Si nos ceñimos a lo histórico tampoco hay documentos (que yo sepa) que detallen la salida de los musulmanes de Béjar. Esa incertidumbre acaba convirtiéndose en una de las mayores bazas, no solo para el documental, también para toda una comarca. Lejos de presentar respuestas cerradas, Verona comprende que las leyendas cumplen una función cultural que trasciende su exactitud factual. Son relatos que ayudan a las comunidades a explicarse a sí mismas. El cortometraje habla tanto del presente como del pasado. El documental hace dialogar constantemente ambos tiempos. De las murallas medievales y las mentalidades del siglo XII saltamos a la Béjar contemporánea, una ciudad marcada por la desaparición de buena parte de su tejido industrial, atravesada por automóviles, comercios y nuevas realidades sociales.

Una fotografía que roza lo fantástico sin abandonar la realidad

Si hay un apartado donde el documental destaca especialmente es en su propuesta visual, con bastante carga emocional y materializando ese cruce de tiempos que mencionaba antes. Se maneja una sensibilidad notable para encontrar imágenes que transforman los paisajes conocidos de Béjar en escenarios cargados de misterio. Los bosques, las piedras, la humedad de la vegetación y los propios trajes cubiertos de musgo generan una atmósfera que por momentos parece acercarse a las corrientes contemporáneas del fantástico rural.

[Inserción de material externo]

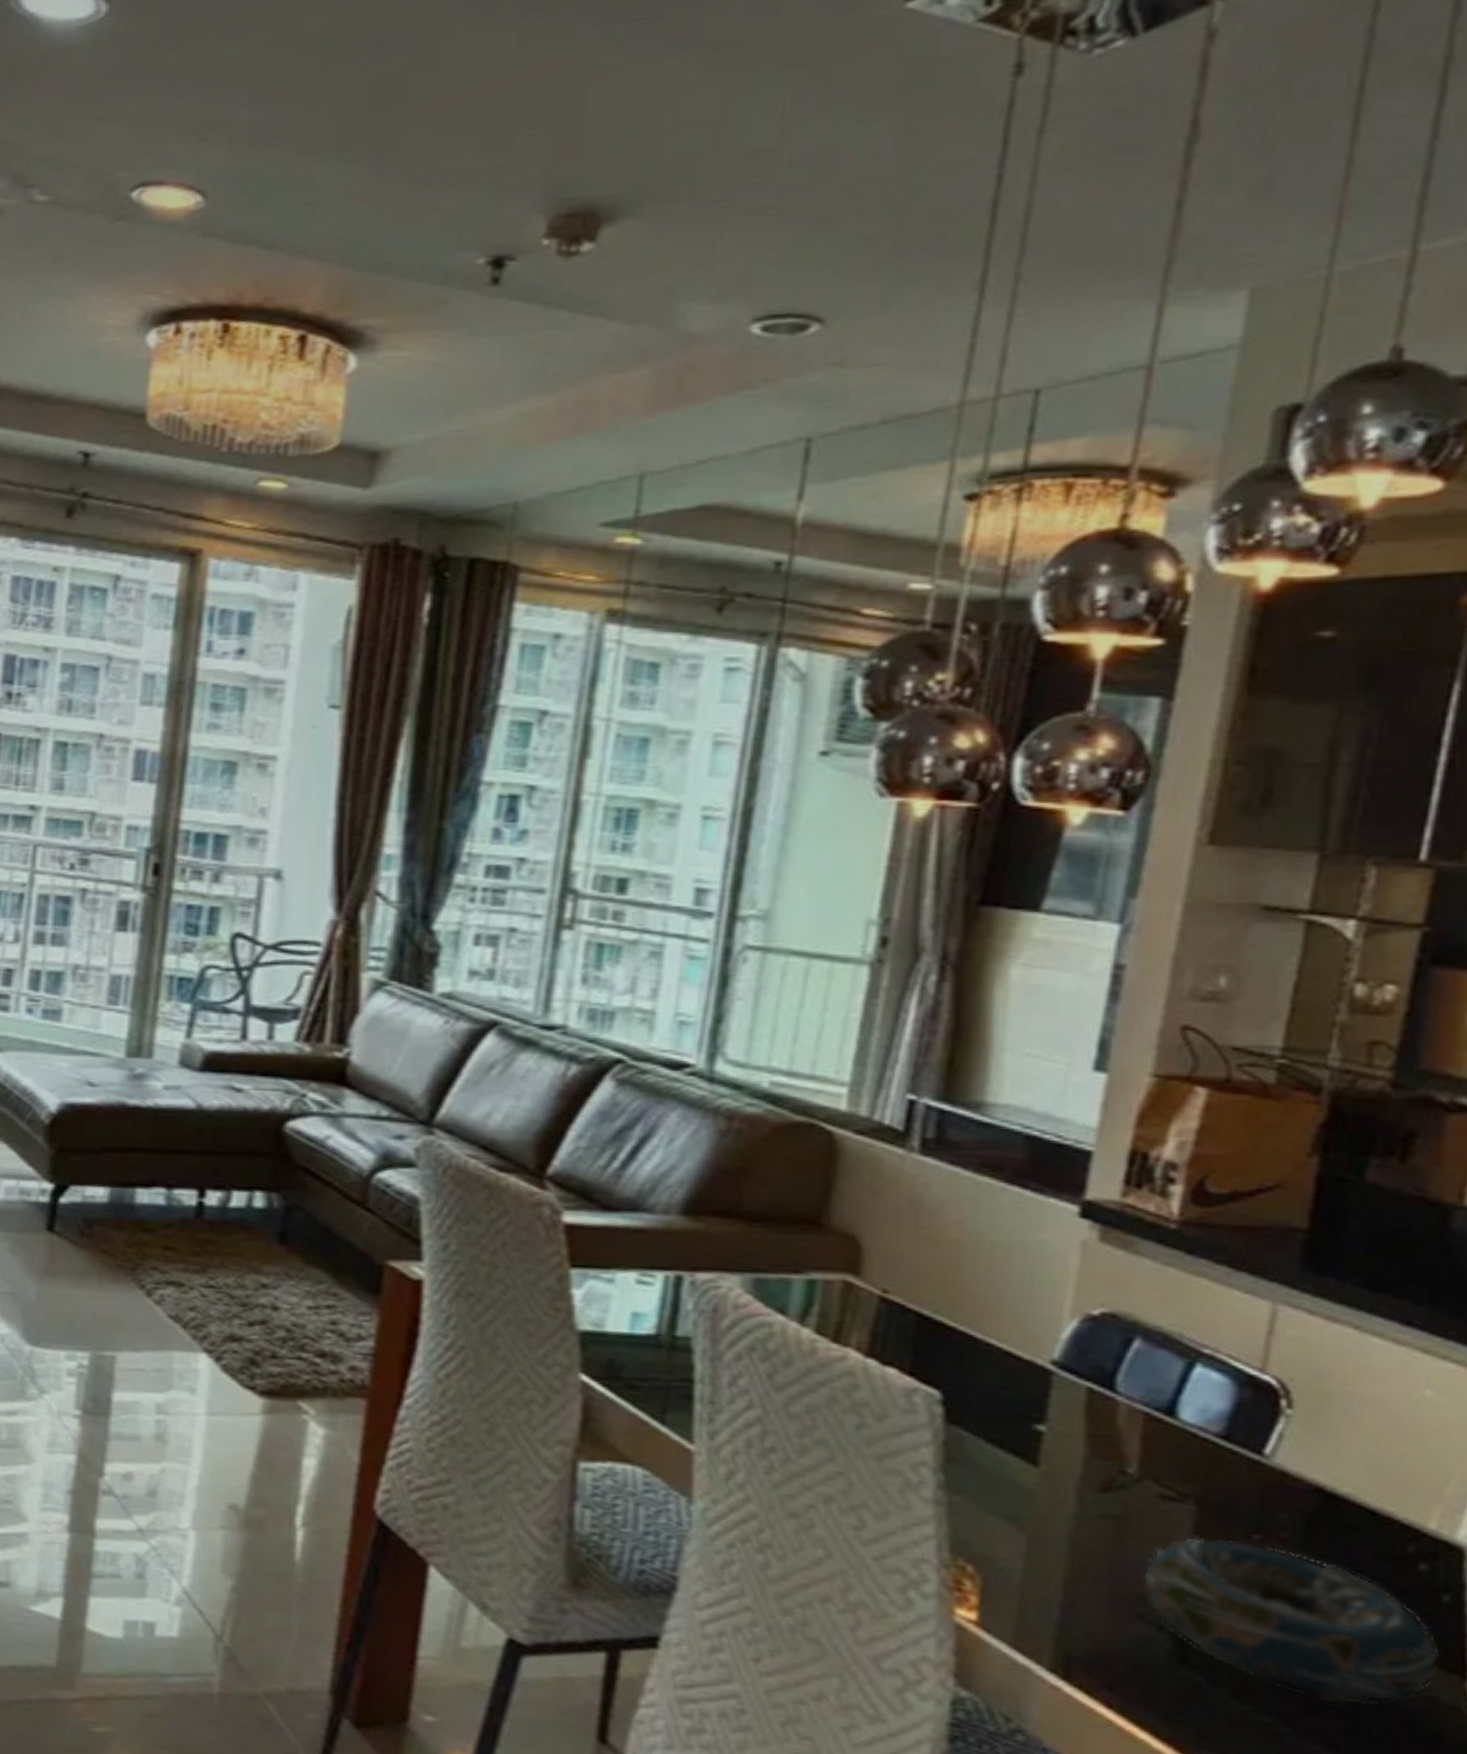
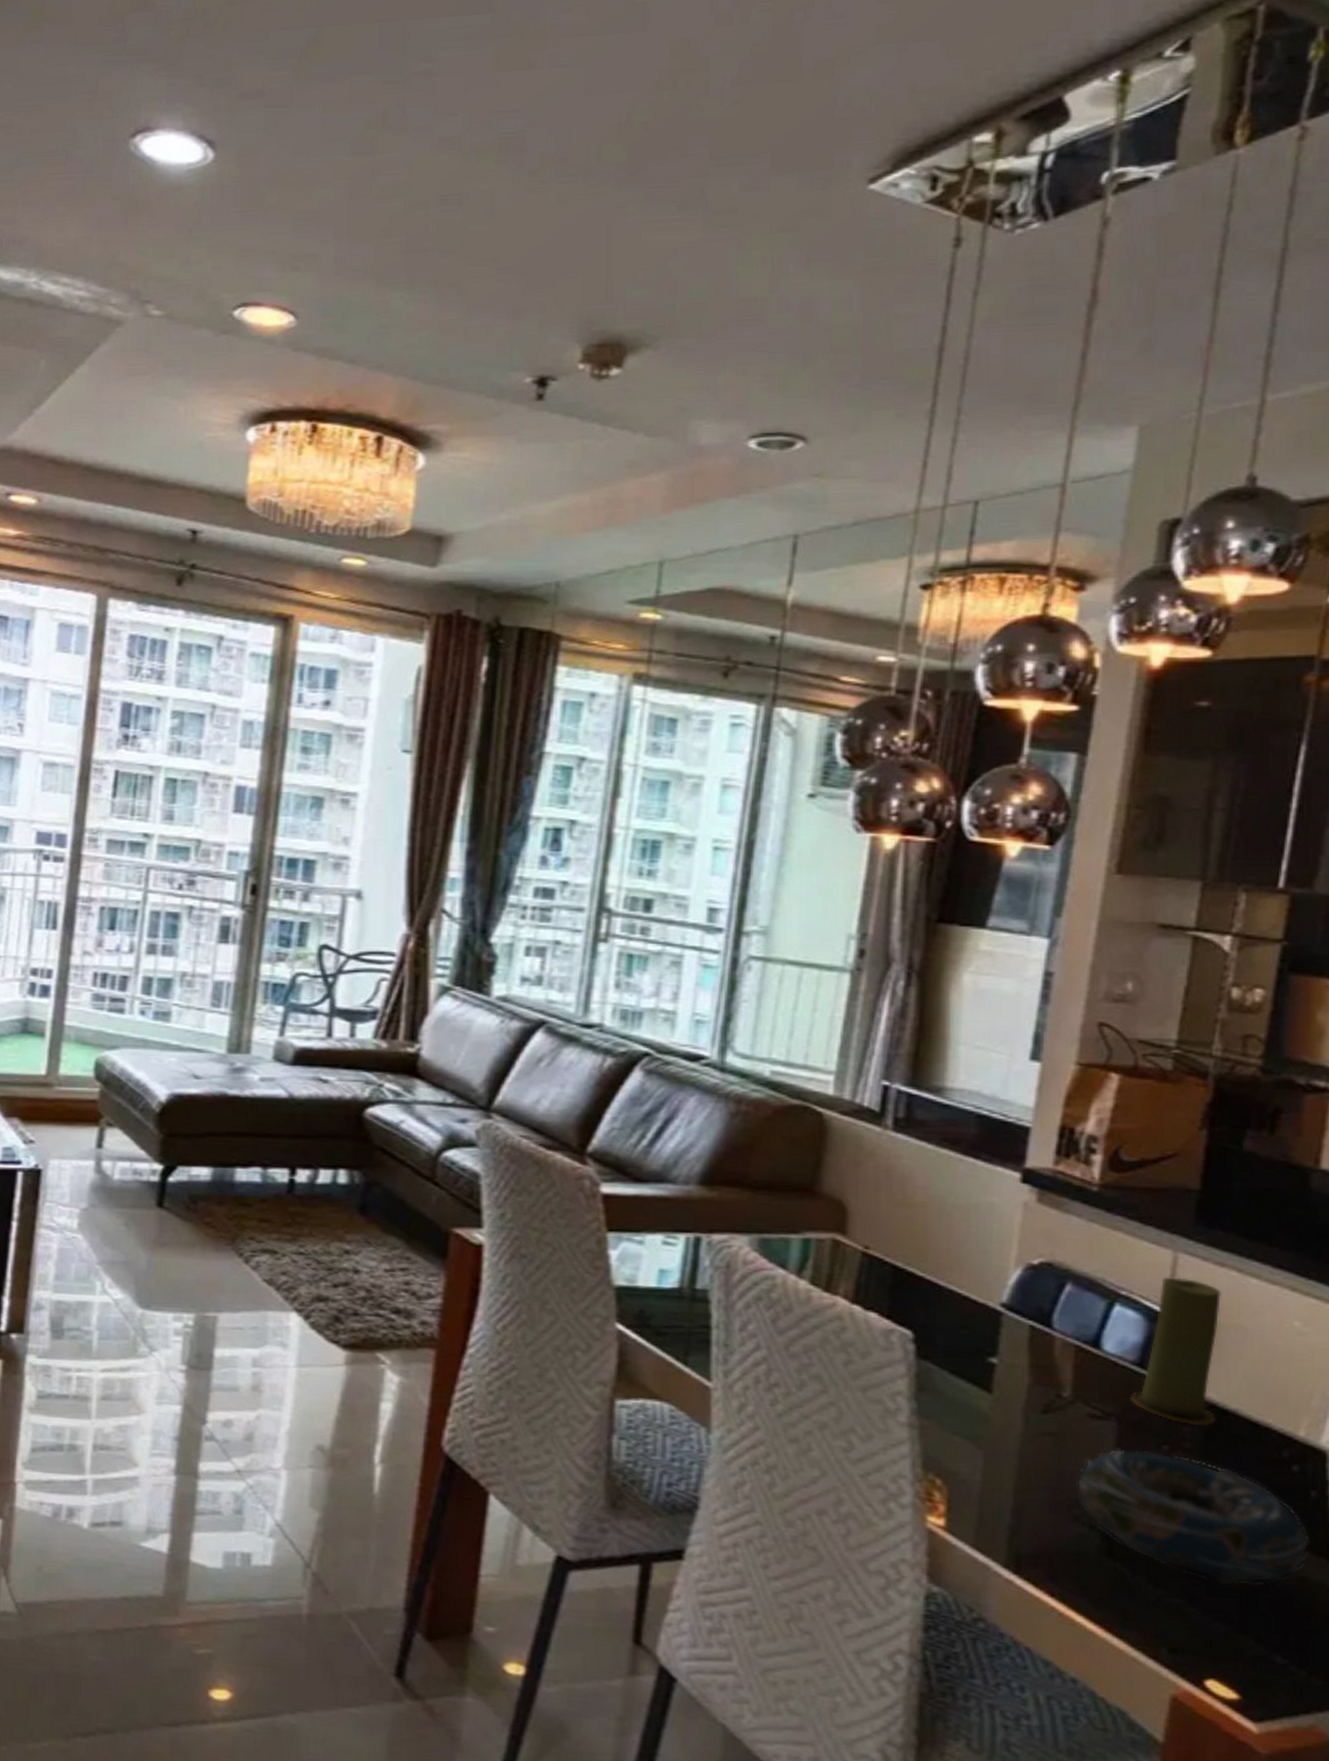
candle: none [1212,1334,1334,1512] -> present [1130,1277,1222,1426]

Entiéndase, no me refiero al resucitado concepto del folk horror. El documental nunca busca provocar inquietud ni construir una amenaza asociada a la tradición. Tampoco existe esa confrontación entre modernidad y paganismo tan habitual en el género. Sin embargo, sí comparte con determinadas obras del fantástico actual una fascinación por la relación entre el ser humano y la naturaleza.

Los Hombres de Musgo aparecen como figuras casi espectrales surgidas del paisaje. Durante algunos planos, la frontera entre persona y entorno desaparece por completo. La tradición deja entonces de percibirse como una simple recreación histórica para convertirse en una manifestación visual de la conexión entre comunidad, territorio y memoria. El resultado es un documental que consigue algo poco habitual: convertir una celebración profundamente local en una reflexión universal sobre la construcción de la identidad colectiva.

Ficha de ‘Los hombres de musgo’

Estreno en España: 2026. Título original: Los hombres de musgo. Duración: 14 min. País: Dirección: Juan Carlos Verona. Guion: Juan Carlos Verona. Música: Daniel Vildósola. Fotografía: Juan Carlos Verona. Reparto principal: Jose Muñoz, Alejandro Romero, Gel Borrajo, Manuel Gallego. Producción: Los Verona. Distribución: Selected Films Distribution. Género: Web oficial.